» What the exercise asks: Return the listing exactly as it appears, but strip out the images.

*** Entries provided Section Begins ***

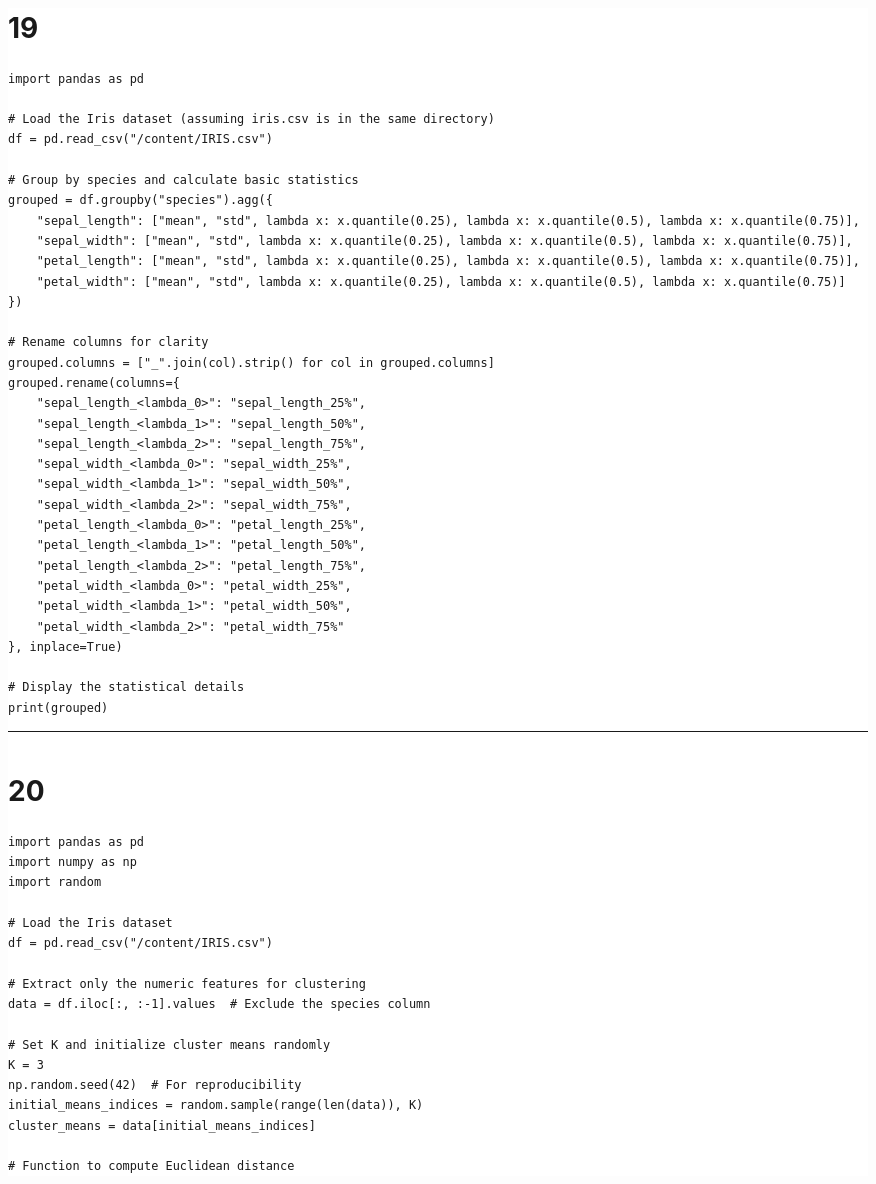 # 19

```
import pandas as pd

# Load the Iris dataset (assuming iris.csv is in the same directory)
df = pd.read_csv("/content/IRIS.csv")

# Group by species and calculate basic statistics
grouped = df.groupby("species").agg({
    "sepal_length": ["mean", "std", lambda x: x.quantile(0.25), lambda x: x.quantile(0.5), lambda x: x.quantile(0.75)],
    "sepal_width": ["mean", "std", lambda x: x.quantile(0.25), lambda x: x.quantile(0.5), lambda x: x.quantile(0.75)],
    "petal_length": ["mean", "std", lambda x: x.quantile(0.25), lambda x: x.quantile(0.5), lambda x: x.quantile(0.75)],
    "petal_width": ["mean", "std", lambda x: x.quantile(0.25), lambda x: x.quantile(0.5), lambda x: x.quantile(0.75)]
})

# Rename columns for clarity
grouped.columns = ["_".join(col).strip() for col in grouped.columns]
grouped.rename(columns={
    "sepal_length_<lambda_0>": "sepal_length_25%",
    "sepal_length_<lambda_1>": "sepal_length_50%",
    "sepal_length_<lambda_2>": "sepal_length_75%",
    "sepal_width_<lambda_0>": "sepal_width_25%",
    "sepal_width_<lambda_1>": "sepal_width_50%",
    "sepal_width_<lambda_2>": "sepal_width_75%",
    "petal_length_<lambda_0>": "petal_length_25%",
    "petal_length_<lambda_1>": "petal_length_50%",
    "petal_length_<lambda_2>": "petal_length_75%",
    "petal_width_<lambda_0>": "petal_width_25%",
    "petal_width_<lambda_1>": "petal_width_50%",
    "petal_width_<lambda_2>": "petal_width_75%"
}, inplace=True)

# Display the statistical details
print(grouped)
```
________________________________________________________________________________________________________________________________________________________________________________________________________________________________________________________________________________________________________

# 20

```
import pandas as pd
import numpy as np
import random

# Load the Iris dataset
df = pd.read_csv("/content/IRIS.csv")

# Extract only the numeric features for clustering
data = df.iloc[:, :-1].values  # Exclude the species column

# Set K and initialize cluster means randomly
K = 3
np.random.seed(42)  # For reproducibility
initial_means_indices = random.sample(range(len(data)), K)
cluster_means = data[initial_means_indices]

# Function to compute Euclidean distance
```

*** Entries provided Section Ends ***

» Output:
 # 19

```
import pandas as pd

# Load the Iris dataset (assuming iris.csv is in the same directory)
df = pd.read_csv("/content/IRIS.csv")

# Group by species and calculate basic statistics
grouped = df.groupby("species").agg({
    "sepal_length": ["mean", "std", lambda x: x.quantile(0.25), lambda x: x.quantile(0.5), lambda x: x.quantile(0.75)],
    "sepal_width": ["mean", "std", lambda x: x.quantile(0.25), lambda x: x.quantile(0.5), lambda x: x.quantile(0.75)],
    "petal_length": ["mean", "std", lambda x: x.quantile(0.25), lambda x: x.quantile(0.5), lambda x: x.quantile(0.75)],
    "petal_width": ["mean", "std", lambda x: x.quantile(0.25), lambda x: x.quantile(0.5), lambda x: x.quantile(0.75)]
})

# Rename columns for clarity
grouped.columns = ["_".join(col).strip() for col in grouped.columns]
grouped.rename(columns={
    "sepal_length_<lambda_0>": "sepal_length_25%",
    "sepal_length_<lambda_1>": "sepal_length_50%",
    "sepal_length_<lambda_2>": "sepal_length_75%",
    "sepal_width_<lambda_0>": "sepal_width_25%",
    "sepal_width_<lambda_1>": "sepal_width_50%",
    "sepal_width_<lambda_2>": "sepal_width_75%",
    "petal_length_<lambda_0>": "petal_length_25%",
    "petal_length_<lambda_1>": "petal_length_50%",
    "petal_length_<lambda_2>": "petal_length_75%",
    "petal_width_<lambda_0>": "petal_width_25%",
    "petal_width_<lambda_1>": "petal_width_50%",
    "petal_width_<lambda_2>": "petal_width_75%"
}, inplace=True)

# Display the statistical details
print(grouped)
```
________________________________________________________________________________________________________________________________________________________________________________________________________________________________________________________________________________________________________

# 20

```
import pandas as pd
import numpy as np
import random

# Load the Iris dataset
df = pd.read_csv("/content/IRIS.csv")

# Extract only the numeric features for clustering
data = df.iloc[:, :-1].values  # Exclude the species column

# Set K and initialize cluster means randomly
K = 3
np.random.seed(42)  # For reproducibility
initial_means_indices = random.sample(range(len(data)), K)
cluster_means = data[initial_means_indices]

# Function to compute Euclidean distance
```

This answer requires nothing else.